For the LED ballast bypass tubes used as replacements for T8 and T12, which do you prefer, single-end power or dual-end power. I've used single-end power because that's what they had at Home Depot. Haven't had any call backs yet. T


----------



## HackWork (Oct 2, 2009)

Here's my take:

https://www.electriciantalk.com/f29/older-flouresent-fixture-251186/index2/#post5153580


----------



## Forge Boyz (Nov 7, 2014)

Get the ones that can do either. It's one tube to stock for any application.

Sent from my XT1650 using Tapatalk


----------



## rjniles (Aug 1, 2011)

With double ended tubes, you can use/reuse shunted or non shunted tombstones. With single ended they must be non shunted.

Sent from my RCT6213W22 using Tapatalk


----------



## HackWork (Oct 2, 2009)

Forge Boyz said:


> Get the ones that can do either. It's one tube to stock for any application.


Which ones are you talking about?


----------



## Forge Boyz (Nov 7, 2014)

HackWork said:


> Which ones are you talking about?


Tubes that can be used for either single end feed or double end feed. They have some type of sensing circuit in them that tells them how to operate. 

Sent from my XT1650 using Tapatalk


----------



## HackWork (Oct 2, 2009)

Forge Boyz said:


> Tubes that can be used for either single end feed or double end feed. They have some type of sensing circuit in them that tells them how to operate.

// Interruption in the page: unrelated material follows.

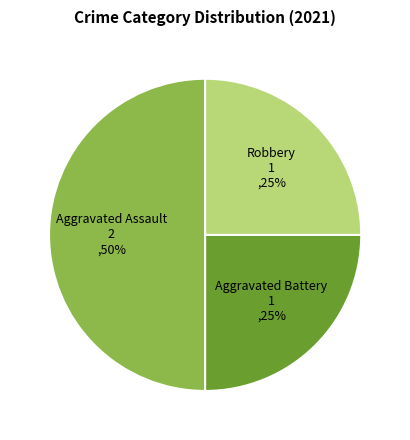

Count the number of slices in the pie.

3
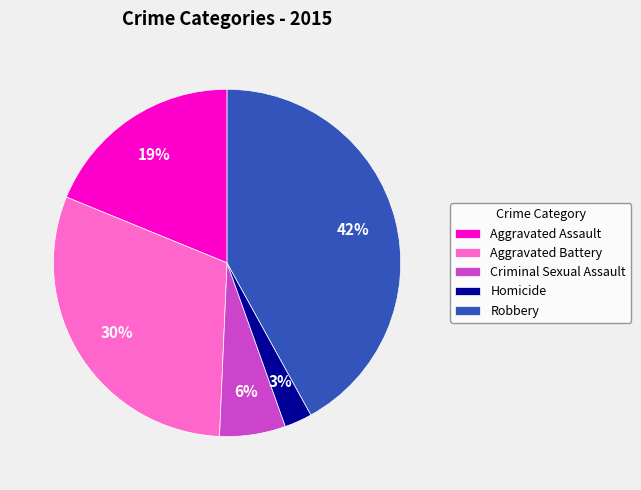

Count the number of slices in the pie.

5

I haven't seen those. I wonder if they are more expensive?

The way I see it, the doublesided tubes work in all situations. They will work with both shunted and non-shunted tombstones. If the light has shunted tombstones and is fed from a single side, you have to wire up the other side. But you are in there wiring around the ballast anyway, so moving that wire to the second tombstone really doesn't make a difference.


----------



## Forge Boyz (Nov 7, 2014)

For us they are the same price. We checked into double ended and that is how they came. We like them because we use them in 8' tandem strip lights and also wraparounds in new work as well and they come wired single ended.

Sent from my XT1650 using Tapatalk


----------



## joe-nwt (Mar 28, 2019)

Been using the double-ended LED for about 4 years now. Sold/installed about 10,000 so far. I don't care what kind of tombstones I or my customers run into.


----------